Aufgabenübersicht
(a) Entnehmen Sie dem Interview mit Peter Sellars die Passage, die bei den Worten "Peter Sellars über" einsetzt und nach den Worten "ausgezeichnet worden sind." endet.
(b) Ab welchem Datum sind die Filme laut dem Interview mit Peter Sellars im Gartenbaukino zu sehen?
(c) Nennen Sie alle Orte, an denen einige der Filme laut dem Interview mit Peter Sellars bereits ausgezeichnet worden sind.

Textauszug

*-*-*

«Zu Mozarts Zeit war die Oper die spektakulärste Kunstform, die über High Tech und große Budgets verfügte. Er selbst war darum
bemüht, zu Lebzeiten eine Oper nicht nur für den Hof, sondern auch für ein breites Publikum zu schaffen. Die Menschen konnten
damals zwei-, dreimal in der Woche in die Oper gehen, so wie heute ins Kino. Film wäre wahrscheinlich die Kunstform, die Mozart
am meisten zusagen würde, würde er heute leben.»
Peter Sellars über die sieben für das New Crowned Hope Festival in Auftrag gegebenen Filme, die ab 17. November im Gartenbaukino zu sehen sind und z.T. bereits in Cannes, Venedig und San
Sebastian ausgezeichnet worden sind.
Was hat Sie veranlasst, Film in ein Mozart gewidmetes Festivals zu integrieren?
PETER SELLARS: Zu Mozarts Zeit war die Oper die spektakulärste Kunstform, die über High Tech und große Budgets verfügte. Er selbst war darum
bemüht, zu Lebzeiten eine Oper nicht nur für den Hof, sondern auch für ein breites Publikum zu schaffen. Die Menschen konnten
damals zwei-, dreimal in der Woche in die Oper gehen, so wie heute ins Kino und die meisten Opern waren schlecht, so wie die
meisten Filme. Und darunter gibt's auch Filme, die einen höheren Anspruch haben, die tiefer und weiter blicken wollen. Mozart
machte solche Opern. Opern, die keine charmanten Hüllen waren, wie das meiste, das gespielt wurde. Er schrieb Opern, die anspruchsvoller
waren als irgendeine Oper, die zu seinen Lebzeiten entstanden ist. Und man kann bei Mozart filmhafte Ansätze sehen, seine
Art, musikalische Close-ups zu setzen, plötzlich Landschaftsaufnahmen einzufügen. Mozarts Sicht von der Oper ist räumlich
und visuell so dynamisch. Und man entdeckt bei ihm ein Gespür für Soundtrack, wann etwas nahe, wann es ferne klingt. Es ist
unglaublich kinematografisch. Film wäre wahrscheinlich die Kunstform, die Mozart am meisten zusagen würde, würde er heute
leben.

*-*-*

Datenauszug
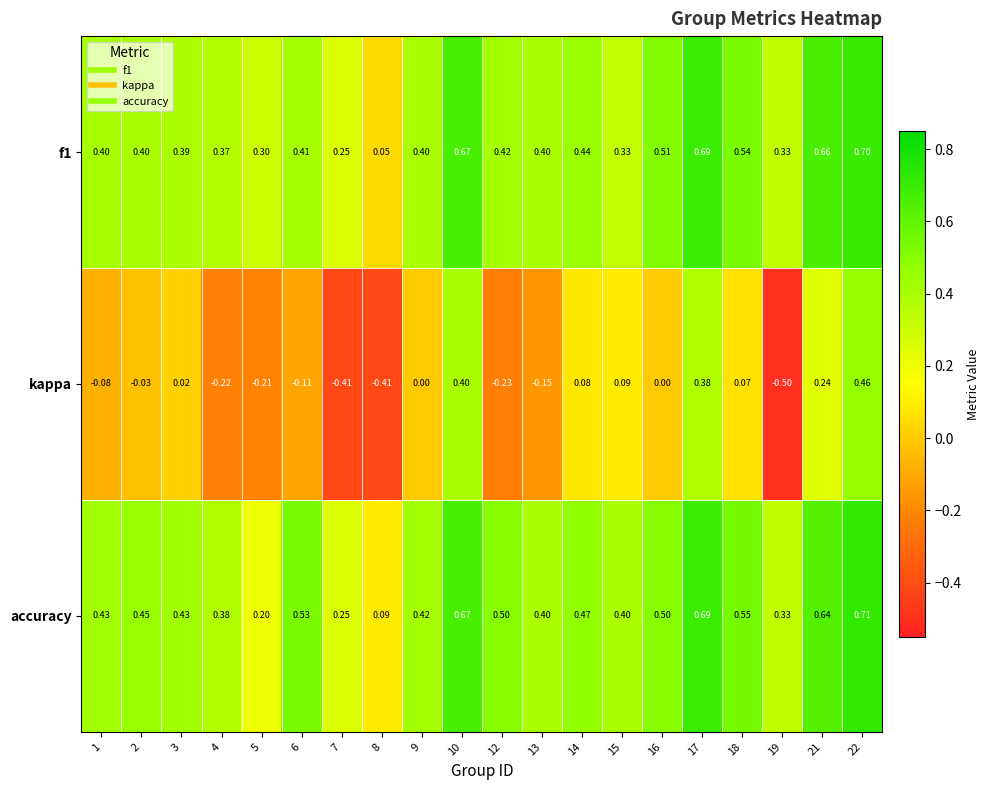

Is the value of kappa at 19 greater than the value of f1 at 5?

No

*-*-*

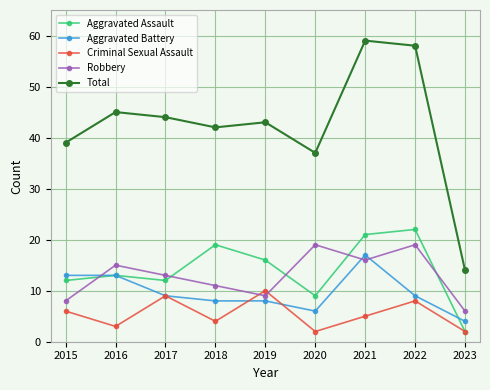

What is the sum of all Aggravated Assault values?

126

*-*-*

Lösungen
(a)
Peter Sellars über die sieben für das New Crowned Hope Festival in Auftrag gegebenen Filme, die ab 17. November im Gartenbaukino zu sehen sind und z.T. bereits in Cannes, Venedig und San
Sebastian ausgezeichnet worden sind.

(b) Ab 17. November.

(c) Cannes, Venedig, San Sebastian